We have a little bit of everything; a baby department, candles, crystal, Vera Bradley, Crabtree and Evelyn, Beatriz Ball, scarves, hats, sunglasses, jewelry… lots and lots of jewelry, cards, wine glasses, wine accessories, a little bit of everything.
Like they say, everything you want, nothing you need. It’s a Browsery. You are very welcome to come in and browse. We even have vintage items that will remind you of grandma perhaps or be perfect for your North Fork cottage.
What we sell best is our customer service. It’s important that people feel comfortable; you want a suggestion, you don’t want a suggestion, it’s fine. It’s good.
Q: Have you changed Bauer’s much since you took it over?
A: There’s a continuity to it though people have noticed a couple of changes. Introducing new items for people to see.
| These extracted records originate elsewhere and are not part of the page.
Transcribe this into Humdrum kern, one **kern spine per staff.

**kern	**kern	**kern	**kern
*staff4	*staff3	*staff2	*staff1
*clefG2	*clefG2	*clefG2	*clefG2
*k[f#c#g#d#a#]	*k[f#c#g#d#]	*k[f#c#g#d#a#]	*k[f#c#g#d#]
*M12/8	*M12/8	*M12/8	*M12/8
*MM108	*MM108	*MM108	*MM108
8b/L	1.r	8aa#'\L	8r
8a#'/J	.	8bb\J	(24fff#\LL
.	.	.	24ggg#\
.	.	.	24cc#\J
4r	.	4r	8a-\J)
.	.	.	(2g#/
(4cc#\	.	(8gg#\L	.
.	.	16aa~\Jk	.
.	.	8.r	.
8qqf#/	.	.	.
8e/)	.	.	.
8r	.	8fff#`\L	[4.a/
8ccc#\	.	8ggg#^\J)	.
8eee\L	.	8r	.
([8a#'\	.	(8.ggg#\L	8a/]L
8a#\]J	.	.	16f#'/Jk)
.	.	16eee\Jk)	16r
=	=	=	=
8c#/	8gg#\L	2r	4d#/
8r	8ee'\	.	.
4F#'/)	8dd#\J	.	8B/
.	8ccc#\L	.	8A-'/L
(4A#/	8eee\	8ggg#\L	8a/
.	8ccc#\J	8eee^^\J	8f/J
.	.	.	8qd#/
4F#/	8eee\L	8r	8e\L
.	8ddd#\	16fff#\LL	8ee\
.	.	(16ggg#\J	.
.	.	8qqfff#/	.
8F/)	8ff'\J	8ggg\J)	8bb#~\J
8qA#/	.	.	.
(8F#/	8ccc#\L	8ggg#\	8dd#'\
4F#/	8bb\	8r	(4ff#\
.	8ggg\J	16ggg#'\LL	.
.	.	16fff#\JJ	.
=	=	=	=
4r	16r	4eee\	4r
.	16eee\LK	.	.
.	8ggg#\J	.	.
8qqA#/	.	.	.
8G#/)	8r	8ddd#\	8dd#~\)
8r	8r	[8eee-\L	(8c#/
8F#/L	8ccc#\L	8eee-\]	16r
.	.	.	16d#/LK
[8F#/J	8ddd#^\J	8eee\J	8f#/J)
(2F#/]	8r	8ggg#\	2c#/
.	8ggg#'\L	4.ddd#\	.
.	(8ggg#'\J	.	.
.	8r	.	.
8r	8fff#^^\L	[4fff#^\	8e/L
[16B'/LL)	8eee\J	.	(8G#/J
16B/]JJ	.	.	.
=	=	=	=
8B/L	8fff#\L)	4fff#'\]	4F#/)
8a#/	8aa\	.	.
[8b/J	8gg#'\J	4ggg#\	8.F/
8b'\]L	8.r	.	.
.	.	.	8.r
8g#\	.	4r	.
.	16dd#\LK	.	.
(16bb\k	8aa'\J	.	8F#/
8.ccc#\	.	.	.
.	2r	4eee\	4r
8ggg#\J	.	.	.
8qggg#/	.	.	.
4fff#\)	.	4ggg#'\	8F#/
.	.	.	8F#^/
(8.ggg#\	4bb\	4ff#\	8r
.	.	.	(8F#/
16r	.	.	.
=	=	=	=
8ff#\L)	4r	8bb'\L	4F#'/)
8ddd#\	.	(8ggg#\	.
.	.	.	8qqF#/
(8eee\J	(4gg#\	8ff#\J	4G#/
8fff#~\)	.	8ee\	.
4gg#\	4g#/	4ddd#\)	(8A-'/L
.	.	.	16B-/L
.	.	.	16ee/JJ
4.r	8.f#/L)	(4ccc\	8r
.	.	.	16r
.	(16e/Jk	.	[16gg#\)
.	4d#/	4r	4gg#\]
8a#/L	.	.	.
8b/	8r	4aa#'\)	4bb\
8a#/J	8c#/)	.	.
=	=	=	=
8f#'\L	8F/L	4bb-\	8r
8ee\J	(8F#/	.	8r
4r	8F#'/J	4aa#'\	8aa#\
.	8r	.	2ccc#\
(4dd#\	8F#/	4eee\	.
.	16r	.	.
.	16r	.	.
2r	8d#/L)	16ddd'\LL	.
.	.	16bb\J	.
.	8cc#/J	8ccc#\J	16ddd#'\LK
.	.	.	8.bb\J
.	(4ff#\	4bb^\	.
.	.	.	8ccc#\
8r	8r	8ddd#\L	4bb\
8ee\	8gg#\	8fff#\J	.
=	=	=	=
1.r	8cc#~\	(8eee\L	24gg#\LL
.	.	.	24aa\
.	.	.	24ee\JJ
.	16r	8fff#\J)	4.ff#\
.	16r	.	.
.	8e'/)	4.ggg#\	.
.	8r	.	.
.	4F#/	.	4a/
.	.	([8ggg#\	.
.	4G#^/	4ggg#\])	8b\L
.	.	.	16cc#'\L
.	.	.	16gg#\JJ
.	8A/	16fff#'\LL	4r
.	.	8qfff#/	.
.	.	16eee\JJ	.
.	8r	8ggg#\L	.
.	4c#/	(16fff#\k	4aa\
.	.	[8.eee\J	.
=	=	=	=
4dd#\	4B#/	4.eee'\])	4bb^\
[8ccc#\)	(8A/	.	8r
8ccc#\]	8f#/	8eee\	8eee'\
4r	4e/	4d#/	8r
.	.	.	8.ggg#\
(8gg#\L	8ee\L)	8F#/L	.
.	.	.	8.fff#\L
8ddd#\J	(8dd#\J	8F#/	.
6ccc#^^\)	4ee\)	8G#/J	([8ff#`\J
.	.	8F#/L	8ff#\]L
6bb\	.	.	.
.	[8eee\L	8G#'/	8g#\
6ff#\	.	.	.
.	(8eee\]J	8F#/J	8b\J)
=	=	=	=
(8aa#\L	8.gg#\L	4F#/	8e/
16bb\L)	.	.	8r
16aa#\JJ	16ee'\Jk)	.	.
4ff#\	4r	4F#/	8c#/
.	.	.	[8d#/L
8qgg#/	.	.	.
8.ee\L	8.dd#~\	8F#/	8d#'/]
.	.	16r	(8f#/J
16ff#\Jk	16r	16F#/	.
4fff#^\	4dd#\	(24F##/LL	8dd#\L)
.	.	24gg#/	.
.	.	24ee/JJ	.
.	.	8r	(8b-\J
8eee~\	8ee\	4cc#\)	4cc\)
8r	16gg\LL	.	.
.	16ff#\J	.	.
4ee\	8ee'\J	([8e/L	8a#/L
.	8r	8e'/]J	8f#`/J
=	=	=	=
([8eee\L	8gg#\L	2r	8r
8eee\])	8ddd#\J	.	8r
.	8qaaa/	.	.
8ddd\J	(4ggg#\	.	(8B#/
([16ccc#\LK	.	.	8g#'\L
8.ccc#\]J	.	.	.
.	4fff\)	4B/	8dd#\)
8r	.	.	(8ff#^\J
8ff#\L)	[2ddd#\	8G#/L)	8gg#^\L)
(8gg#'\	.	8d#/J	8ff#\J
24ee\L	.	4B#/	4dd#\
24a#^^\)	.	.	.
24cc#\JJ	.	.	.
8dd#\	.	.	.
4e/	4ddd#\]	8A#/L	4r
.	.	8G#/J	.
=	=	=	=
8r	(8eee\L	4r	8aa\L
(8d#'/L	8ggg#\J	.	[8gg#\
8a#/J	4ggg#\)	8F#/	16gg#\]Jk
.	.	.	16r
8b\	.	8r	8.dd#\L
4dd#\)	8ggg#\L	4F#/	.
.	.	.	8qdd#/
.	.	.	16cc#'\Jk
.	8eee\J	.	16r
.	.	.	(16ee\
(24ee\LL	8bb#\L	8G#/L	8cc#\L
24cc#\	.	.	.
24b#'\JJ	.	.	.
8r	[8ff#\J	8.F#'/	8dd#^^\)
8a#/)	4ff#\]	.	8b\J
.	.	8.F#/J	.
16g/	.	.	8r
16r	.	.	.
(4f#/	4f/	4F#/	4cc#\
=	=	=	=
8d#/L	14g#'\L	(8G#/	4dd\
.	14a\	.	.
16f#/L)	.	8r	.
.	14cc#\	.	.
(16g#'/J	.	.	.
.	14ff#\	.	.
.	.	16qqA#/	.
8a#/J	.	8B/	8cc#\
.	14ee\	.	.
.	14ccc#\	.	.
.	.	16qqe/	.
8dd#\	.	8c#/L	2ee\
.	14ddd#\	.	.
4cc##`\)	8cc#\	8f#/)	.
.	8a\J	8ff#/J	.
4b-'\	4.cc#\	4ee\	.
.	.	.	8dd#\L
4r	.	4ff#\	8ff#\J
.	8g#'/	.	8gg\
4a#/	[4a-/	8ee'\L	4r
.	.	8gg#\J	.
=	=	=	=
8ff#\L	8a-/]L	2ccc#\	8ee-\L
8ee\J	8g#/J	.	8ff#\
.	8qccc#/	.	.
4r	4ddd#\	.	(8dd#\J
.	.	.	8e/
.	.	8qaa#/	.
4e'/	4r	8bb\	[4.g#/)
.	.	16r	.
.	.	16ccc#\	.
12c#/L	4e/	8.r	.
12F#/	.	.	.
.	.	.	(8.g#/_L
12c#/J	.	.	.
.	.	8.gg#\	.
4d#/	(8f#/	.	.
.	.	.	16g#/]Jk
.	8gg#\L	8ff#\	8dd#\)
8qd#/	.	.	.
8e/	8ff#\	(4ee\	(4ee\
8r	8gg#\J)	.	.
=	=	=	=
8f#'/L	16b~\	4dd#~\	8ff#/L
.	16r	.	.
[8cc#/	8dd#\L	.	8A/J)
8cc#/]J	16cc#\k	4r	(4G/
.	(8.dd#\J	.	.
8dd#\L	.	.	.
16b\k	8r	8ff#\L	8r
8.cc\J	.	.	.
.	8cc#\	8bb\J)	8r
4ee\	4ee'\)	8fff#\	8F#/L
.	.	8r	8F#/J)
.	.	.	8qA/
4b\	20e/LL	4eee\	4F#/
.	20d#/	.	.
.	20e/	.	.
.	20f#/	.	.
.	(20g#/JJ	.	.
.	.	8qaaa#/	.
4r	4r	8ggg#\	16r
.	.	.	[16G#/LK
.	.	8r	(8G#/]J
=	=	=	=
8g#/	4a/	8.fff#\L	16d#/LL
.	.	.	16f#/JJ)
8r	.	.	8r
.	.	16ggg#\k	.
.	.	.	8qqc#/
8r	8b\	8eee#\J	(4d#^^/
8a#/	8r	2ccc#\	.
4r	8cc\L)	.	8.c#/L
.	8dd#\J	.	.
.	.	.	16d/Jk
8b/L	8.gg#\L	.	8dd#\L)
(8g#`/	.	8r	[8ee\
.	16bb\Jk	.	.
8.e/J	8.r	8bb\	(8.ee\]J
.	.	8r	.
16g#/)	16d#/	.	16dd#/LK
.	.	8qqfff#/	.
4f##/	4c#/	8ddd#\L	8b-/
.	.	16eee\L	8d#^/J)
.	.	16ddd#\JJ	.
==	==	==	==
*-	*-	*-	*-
I’m making it my own, putting my thought into what people would like.
I put a lot of thought into gifts I give and I’m putting the same care into choosing what I sell. I personally shop for what’s in my shoppe.
I want people to leave wanting to come back. Not just to Bauer’s, but to the experience of the North Fork. If you go into the shop across the street and they don’t have it, they may send you to me, and I do the same. That’s the community of Love Lane. It’s a year round destination.